Monday, February 4, 2013

DEPUTY DEFENSE SECRETARY CARTER ATTENDS MUNICH SECURITY CONFERENCE

U.S. Deputy Defense Secretary Ashton B. Carter walks with U.S. Ambassador to Germany Philip D. Murphy as they prepare to meet with German Defense Minister Karl Ernst Thomas de Maizière during the 49th Munich Security Conference in Munich, Feb. 2, 2013. DOD photo by Glenn Fawcett
 
FROM: U.S. DEPARTMENT OF DEFENSE
In Munich, Carter Details Sequestration's Reckless Reality
By Cheryl Pellerin
American Forces Press Service

Munich, Feb. 2, 2013 - Before one of the world's largest gatherings of foreign and defense ministers, Deputy Defense Secretary Ashton B. Carter took time to detail the grim consequences a second round of severe and potentially imminent budget cuts could have on the Defense Department.

Carter spoke as part of an expert panel that took the stage here late in the afternoon on day two of the Munich Security Conference, also called the Wehrkunde Conference on Security Policy.

Their topic was the future of European defense, and Carter was joined on the panel by Netherlands Defense Minister Jeanine-Antoinette Hennis-Plasschaert, Russian Federation Deputy Defense Minister Anatoly Antonov, European Union Commissioner for Internal Market and Services Michel Barnier, NATO Supreme Allied Commander for Transformation Gen. Jean-Paul Paloméros and others.

As the deputy secretary neared the end of his talk, he remarked on what has become nearly a routine occurrence at Munich security conferences -- a U.S. defense secretary urging allies to meet their agreed-on NATO benchmarks for defense spending.

"At this point at Wehrkunde," Carter said, "it's traditional for the DOD leader of the U.S. delegation to emphasize, as [former Defense Secretary] Bob Gates did memorably a few years ago, the need for allies to provide the necessary resources for defense."

"'In the final analysis,'" the deputy secretary quoted Gates as saying, "'there's no substitute for nations providing resources necessary to have the capability they need when faced with security challenges.'"

This time at Wehrkunde, Carter told the audience, "I have to add my own country to this exhortation because we're facing the very real prospect of a huge and reckless additional cut in our defense budget."

The department absorbed a budget cut of $487 billion over 10 years beginning in fiscal year 2012, crafting as a result, and with input from every part of DOD and the services, a defense strategy for the 21st century that President Barack Obama and the Defense Department leadership launched in January 2012.

The looming March 1 threat of another half-trillion dollars slashed from military spending over 10 years will happen unless Congress manages to avoid the "huge and reckless cuts," he said, that sequestration would generate.

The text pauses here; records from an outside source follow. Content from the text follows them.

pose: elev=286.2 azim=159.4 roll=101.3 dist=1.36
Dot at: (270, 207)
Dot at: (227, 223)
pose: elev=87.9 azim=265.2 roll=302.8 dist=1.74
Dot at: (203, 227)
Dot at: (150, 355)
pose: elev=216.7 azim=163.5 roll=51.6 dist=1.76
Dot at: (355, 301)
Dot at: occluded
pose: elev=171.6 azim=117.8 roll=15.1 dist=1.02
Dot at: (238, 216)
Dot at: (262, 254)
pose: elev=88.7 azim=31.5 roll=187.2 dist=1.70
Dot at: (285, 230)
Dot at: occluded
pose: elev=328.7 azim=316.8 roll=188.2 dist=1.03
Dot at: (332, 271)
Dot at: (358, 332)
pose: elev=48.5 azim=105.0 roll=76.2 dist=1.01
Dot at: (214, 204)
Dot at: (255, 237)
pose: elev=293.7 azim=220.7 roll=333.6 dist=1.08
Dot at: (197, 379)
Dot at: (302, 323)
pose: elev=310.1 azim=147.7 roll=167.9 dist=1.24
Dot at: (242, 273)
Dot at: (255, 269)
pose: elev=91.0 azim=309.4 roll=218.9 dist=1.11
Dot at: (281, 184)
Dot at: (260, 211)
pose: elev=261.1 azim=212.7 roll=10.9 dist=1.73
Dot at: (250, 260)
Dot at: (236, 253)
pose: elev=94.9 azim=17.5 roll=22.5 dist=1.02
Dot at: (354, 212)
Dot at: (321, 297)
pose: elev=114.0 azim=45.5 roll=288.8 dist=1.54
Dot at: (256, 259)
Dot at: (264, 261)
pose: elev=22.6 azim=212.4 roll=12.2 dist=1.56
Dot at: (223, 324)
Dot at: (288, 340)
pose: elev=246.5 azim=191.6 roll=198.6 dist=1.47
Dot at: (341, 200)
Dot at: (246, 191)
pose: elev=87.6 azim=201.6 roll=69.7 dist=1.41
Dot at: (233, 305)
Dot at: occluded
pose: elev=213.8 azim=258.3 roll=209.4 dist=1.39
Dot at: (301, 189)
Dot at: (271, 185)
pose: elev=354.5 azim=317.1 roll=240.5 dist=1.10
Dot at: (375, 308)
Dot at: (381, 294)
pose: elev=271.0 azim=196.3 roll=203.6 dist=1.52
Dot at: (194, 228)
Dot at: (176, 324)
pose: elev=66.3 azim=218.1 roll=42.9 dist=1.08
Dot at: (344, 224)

"What's tragic is that this is not a result of economic emergency or recession," the deputy secretary said. "It's not because defense cuts are the answer to the fiscal challenge -- do the math. It's not in reaction to a change to a more peaceful world. It's not due to a breakthrough in military technology or a new strategic insight. It's not because paths of revenue growth and entitlement spending have been explored and exhausted. It's purely collateral damage from political gridlock."

In response, as the Defense Department's chief management officer, Carter said he has directed "that we take some immediate steps ... to protect the department as best as it is possible to do in this eventuality."

One action will be to freeze the hiring of civilians, he said, adding, "And I'll just remind you that the Department of Defense hires between 1,000 and 2,000 people a week," 44 percent of them veterans.

He'll also reduce temporary-term employees and defer maintenance contracts, among many other actions.

Sequestration will affect every function in every state and every district, he said, producing economic inefficiency and needless waste.

"The result over time, in fact very quickly, would be a readiness crisis. And the effect over a longer period of time would be to threaten the [new defense] strategy itself," Carter said.

On the European side of the Atlantic, he added, "I know that, in myriad ways that are different for every country, something similar is happening -- a political dynamic that threatens spending."

That's why, in his Wehrkunde address today, Carter spoke to Europeans and Americans, he said, "about the level of investment they're willing to make to protect our great countries and the great unity and values represented by our countries."